Your papers are not the boss of you. Stand up to paper tyranny and file those little jerks.
- Make a place for half dirties. Let’s be real here. When we wear clothes for just an hour or two a day after work, we don’t always wash them afterwards. We’ll wear them again just a little bit dirty. We all do it. You’re OK and I’m OK…OK? What is not OK is not admitting this pattern to yourself and providing a way to make it work in your home. In extremely messy houses, half dirties often become laundry sculptures in master bedroom chairs. No more, friends. Stop the insanity! Just put a bin or basket in your closet designated for half dirties. When you take them off, fold them and toss them in the bin. They’ll be ready to wear the next day after work but they won’t make you want to shield your eyes when you enter your master bedroom.
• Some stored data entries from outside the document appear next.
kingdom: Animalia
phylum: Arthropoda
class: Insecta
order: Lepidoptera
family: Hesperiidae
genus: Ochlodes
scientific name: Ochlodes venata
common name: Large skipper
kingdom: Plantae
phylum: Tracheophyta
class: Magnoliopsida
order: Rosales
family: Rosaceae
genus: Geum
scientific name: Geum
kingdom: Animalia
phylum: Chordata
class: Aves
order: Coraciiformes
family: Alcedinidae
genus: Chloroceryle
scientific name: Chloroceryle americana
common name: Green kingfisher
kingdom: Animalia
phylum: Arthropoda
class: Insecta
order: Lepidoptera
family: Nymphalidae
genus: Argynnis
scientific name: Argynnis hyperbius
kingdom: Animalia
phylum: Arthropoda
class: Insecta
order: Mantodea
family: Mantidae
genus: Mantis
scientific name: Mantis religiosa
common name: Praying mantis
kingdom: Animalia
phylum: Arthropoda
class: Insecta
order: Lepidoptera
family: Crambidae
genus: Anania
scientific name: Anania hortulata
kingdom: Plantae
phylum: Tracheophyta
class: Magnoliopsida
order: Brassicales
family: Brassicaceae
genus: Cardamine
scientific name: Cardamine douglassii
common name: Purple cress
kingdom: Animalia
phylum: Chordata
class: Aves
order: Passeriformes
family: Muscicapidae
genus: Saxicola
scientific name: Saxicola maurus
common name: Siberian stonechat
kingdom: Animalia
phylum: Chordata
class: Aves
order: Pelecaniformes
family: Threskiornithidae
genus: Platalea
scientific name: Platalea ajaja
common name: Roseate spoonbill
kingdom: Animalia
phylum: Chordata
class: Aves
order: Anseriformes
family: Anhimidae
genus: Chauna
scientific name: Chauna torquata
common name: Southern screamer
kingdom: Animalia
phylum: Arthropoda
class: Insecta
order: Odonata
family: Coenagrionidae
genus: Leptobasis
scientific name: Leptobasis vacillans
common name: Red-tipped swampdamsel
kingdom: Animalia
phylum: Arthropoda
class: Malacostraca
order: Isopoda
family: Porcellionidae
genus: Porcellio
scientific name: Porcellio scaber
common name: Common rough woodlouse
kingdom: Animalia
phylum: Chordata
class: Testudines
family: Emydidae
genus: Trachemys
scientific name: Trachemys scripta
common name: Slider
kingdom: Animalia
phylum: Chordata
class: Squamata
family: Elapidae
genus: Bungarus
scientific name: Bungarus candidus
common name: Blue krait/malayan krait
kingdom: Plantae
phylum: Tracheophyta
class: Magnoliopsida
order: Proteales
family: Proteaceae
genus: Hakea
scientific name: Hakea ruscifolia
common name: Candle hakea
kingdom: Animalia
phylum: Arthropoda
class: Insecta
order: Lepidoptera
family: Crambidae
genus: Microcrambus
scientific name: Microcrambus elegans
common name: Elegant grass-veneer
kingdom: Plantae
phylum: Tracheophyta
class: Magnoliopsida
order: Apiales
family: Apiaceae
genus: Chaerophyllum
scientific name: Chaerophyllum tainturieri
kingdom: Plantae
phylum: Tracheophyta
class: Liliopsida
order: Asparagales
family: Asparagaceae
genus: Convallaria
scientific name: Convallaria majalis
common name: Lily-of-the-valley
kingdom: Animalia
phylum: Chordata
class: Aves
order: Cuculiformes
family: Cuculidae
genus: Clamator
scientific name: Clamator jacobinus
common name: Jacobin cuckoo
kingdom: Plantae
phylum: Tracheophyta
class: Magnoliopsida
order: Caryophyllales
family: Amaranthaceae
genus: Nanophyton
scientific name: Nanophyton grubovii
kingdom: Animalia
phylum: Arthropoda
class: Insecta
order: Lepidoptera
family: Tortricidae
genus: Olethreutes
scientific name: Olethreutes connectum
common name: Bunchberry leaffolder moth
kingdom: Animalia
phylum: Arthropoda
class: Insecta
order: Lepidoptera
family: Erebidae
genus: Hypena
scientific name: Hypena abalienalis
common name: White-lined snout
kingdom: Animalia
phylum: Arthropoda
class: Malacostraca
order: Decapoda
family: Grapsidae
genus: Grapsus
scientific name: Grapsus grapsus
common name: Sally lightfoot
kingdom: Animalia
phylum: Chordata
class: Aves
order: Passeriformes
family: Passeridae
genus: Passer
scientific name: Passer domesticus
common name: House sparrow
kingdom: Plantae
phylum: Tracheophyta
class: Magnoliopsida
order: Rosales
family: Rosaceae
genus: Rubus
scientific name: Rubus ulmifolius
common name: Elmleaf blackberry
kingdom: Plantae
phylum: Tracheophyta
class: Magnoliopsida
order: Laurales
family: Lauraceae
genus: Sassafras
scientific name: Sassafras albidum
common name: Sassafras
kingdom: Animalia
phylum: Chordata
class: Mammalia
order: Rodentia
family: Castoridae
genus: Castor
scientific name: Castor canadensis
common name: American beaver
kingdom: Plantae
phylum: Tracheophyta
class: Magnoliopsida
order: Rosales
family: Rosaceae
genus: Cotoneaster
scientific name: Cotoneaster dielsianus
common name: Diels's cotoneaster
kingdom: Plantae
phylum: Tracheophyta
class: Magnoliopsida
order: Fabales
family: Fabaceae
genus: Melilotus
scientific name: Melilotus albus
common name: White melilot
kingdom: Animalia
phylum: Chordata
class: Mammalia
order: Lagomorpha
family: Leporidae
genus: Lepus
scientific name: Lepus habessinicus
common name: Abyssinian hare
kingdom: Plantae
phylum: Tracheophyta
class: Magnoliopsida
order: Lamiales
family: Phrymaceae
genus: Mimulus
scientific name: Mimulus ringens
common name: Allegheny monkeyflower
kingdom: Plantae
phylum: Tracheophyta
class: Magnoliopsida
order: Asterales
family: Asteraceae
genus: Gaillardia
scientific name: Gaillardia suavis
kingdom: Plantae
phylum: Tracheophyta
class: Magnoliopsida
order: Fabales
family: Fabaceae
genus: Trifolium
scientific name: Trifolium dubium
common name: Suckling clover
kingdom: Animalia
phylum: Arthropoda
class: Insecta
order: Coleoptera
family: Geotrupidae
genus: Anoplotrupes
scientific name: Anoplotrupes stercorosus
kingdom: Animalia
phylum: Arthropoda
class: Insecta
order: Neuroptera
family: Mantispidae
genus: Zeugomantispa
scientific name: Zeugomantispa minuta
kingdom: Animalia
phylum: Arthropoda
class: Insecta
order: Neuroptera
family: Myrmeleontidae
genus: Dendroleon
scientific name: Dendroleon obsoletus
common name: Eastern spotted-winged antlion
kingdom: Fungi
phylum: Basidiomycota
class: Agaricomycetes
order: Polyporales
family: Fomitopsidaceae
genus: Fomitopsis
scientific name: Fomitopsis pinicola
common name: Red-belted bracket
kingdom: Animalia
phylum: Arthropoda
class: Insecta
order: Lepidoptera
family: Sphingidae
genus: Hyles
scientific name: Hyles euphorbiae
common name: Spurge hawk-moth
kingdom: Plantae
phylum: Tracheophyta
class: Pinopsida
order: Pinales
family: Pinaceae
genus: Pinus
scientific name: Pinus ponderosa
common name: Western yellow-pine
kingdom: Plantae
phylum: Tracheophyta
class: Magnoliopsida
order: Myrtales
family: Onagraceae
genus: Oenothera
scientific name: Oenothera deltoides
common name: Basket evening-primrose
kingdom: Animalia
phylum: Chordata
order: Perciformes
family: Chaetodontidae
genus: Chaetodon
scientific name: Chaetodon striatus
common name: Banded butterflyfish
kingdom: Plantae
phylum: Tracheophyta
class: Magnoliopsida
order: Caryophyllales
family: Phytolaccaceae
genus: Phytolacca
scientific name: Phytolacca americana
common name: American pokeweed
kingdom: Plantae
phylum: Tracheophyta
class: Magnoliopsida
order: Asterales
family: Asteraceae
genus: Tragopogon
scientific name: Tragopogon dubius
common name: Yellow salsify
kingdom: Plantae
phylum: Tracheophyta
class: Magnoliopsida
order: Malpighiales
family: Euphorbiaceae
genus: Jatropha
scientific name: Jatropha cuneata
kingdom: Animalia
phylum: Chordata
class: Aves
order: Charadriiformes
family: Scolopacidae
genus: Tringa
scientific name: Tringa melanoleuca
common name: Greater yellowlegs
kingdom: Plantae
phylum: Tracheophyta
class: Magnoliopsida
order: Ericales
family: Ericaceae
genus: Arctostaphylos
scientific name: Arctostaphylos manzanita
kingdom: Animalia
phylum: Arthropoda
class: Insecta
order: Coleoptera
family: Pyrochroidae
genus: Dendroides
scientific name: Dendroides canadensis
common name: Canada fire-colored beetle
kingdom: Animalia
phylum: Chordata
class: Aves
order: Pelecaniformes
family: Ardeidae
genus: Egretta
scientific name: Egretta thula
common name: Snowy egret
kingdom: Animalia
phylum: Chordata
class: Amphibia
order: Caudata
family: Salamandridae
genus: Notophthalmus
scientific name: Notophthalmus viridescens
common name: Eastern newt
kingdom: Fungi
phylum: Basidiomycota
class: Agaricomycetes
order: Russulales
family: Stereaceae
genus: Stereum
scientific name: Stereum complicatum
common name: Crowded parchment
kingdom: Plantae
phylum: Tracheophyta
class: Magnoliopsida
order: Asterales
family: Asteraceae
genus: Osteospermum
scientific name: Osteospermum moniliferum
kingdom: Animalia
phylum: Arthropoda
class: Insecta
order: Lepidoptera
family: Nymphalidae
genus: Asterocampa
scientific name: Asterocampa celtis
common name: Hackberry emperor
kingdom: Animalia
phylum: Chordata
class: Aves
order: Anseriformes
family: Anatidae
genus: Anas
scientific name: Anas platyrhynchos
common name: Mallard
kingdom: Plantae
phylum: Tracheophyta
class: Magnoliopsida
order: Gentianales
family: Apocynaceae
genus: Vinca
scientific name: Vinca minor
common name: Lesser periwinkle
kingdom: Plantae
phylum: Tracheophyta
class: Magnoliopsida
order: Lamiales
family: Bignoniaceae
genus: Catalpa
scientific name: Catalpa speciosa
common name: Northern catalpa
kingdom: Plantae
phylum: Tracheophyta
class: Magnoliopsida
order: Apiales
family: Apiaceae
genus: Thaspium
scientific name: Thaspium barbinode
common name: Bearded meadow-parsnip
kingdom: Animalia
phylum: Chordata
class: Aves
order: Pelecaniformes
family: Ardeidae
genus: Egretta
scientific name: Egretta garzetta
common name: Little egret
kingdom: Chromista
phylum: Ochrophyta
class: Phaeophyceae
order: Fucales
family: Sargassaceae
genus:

Sanity restored.
This chair says, “Do not sit on me!” and “By the way, you suck.” Rude.
See how easy, small and simple that was? These tasks take no time at all! They all boil down to thinking about how you are going to maintain a space before the need arises. A little rack, a little bin, and a filing cabinet is all we’re talking about here. Install these systems like your sanity depends on it! Then smile, invite friends over and when they comment on the neatness of your home, tell them the truth. Say something dashing and effortless like, “Oh, I barely spend any time cleaning up!” Aren’t you smart? And Happy!
Linda McKeever says
I love these quick little honest tips and I can’t wait to hear more from your organizing expertise! I will share these tips right away with my “friends.” You are so right about the bags. I know people who have scary numbers of bags and difficulty getting rid of a “good bag.” And the honesty of the half-dirties? Preach sister. We live how we live. I like how you seem to try to organize life just the way it is, imperfect but manageable. I bet you are fun to work with. I’ll recommend you to some of my bag-hourding-half-dirty clothes wearing “friends.” Thanks!
Sally says
Please recycle those bags! Don’t just “throw them away.”